Galeazzo si adoperava per farsi molti partigiani nella città e nell'armata finchè non si conosceva la morte del padre; e quando non potè più celarla, trovossi abbastanza forte per prendere egli stesso il titolo di capitano generale; ed il suo credito venne subito assodato dalla vittoria che Marco Visconti, suo fratello, riportò il 6 di luglio al ponte di Basignano sopra Raimondo di Cardone e le truppe della chiesa51.

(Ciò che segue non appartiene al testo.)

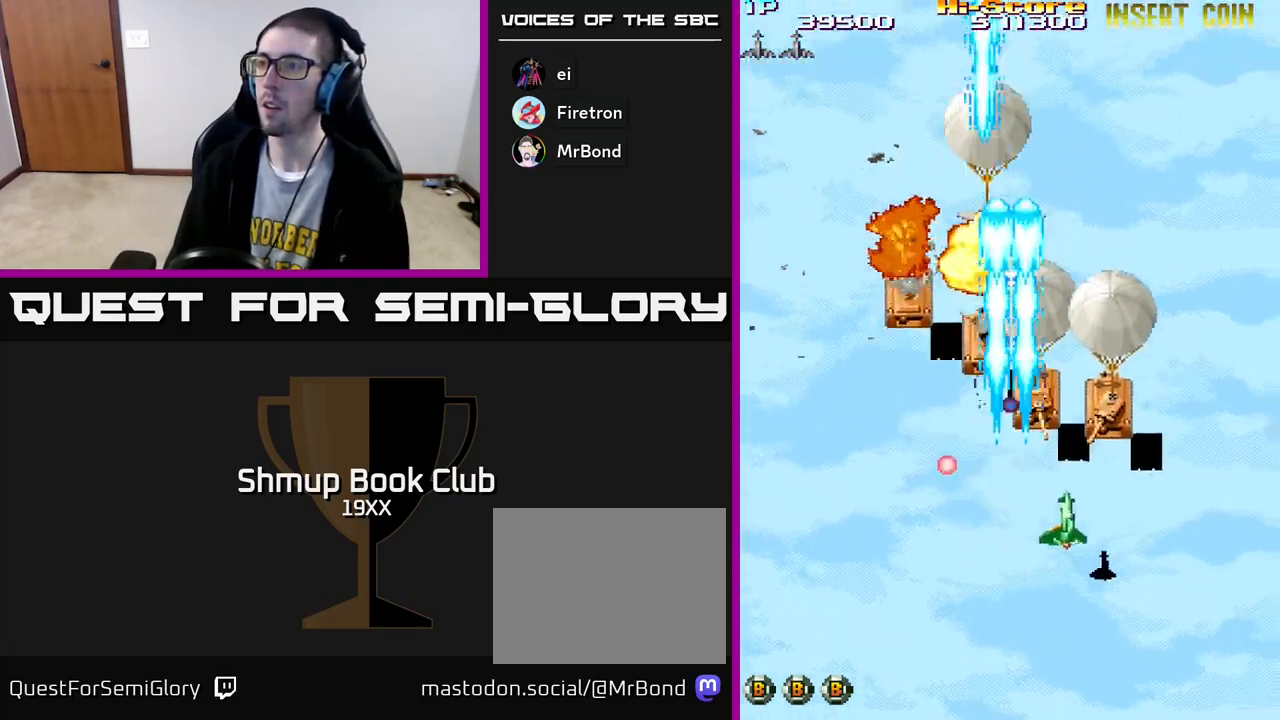
{"buttons": ["A", "R2", "DPAD_UP", "DPAD_LEFT"], "left_stick": "center", "right_stick": "center", "events": [[83, "DPAD_DOWN", "down"], [133, "DPAD_RIGHT", "up"], [183, "DPAD_LEFT", "down"], [317, "DPAD_DOWN", "up"], [483, "DPAD_UP", "down"], [500, "A", "down"]]}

Ma gli spiriti ardenti ed inquieti che Matteo Visconti aveva calmati colla sua destrezza, o compressi coll'autorità, si abbandonarono a tutta la violenza delle loro passioni. Eravi in Piacenza un gentiluomo ghibellino detto Vergusio Landi, cui Galeazzo Visconti, avendone sedotta la consorte, esiliò per non trovarsi esposto alla sua vendetta. Landi rifugiatosi presso i Guelfi, erasi guadagnata la loro confidenza: ed avendoli impegnati ad ajutarlo nella sua vendetta, con quattrocento cavalli che gli affidò il legato, trovò modo d'introdursi in Piacenza il giorno 9 di ottobre, di far ribellare la città e di riconciliarla colla chiesa e colla parte guelfa52. Nello stesso tempo i negoziatori, che Matteo Visconti aveva spediti al legato, e che dopo la di lui morte vedevano perduta ogni speranza di pace, andavano esacerbando il popolo contro una famiglia che dicevano ambiziosa ed empia, la quale per conservare la sua tirannide sopra una città libera esponeva ogni giorno la vita dei cittadini al ferro de' nemici, l'onore delle loro mogli e de' loro figli alla brutalità de' soldati, i loro beni al saccheggio, le anime loro ai tormenti dell'inferno.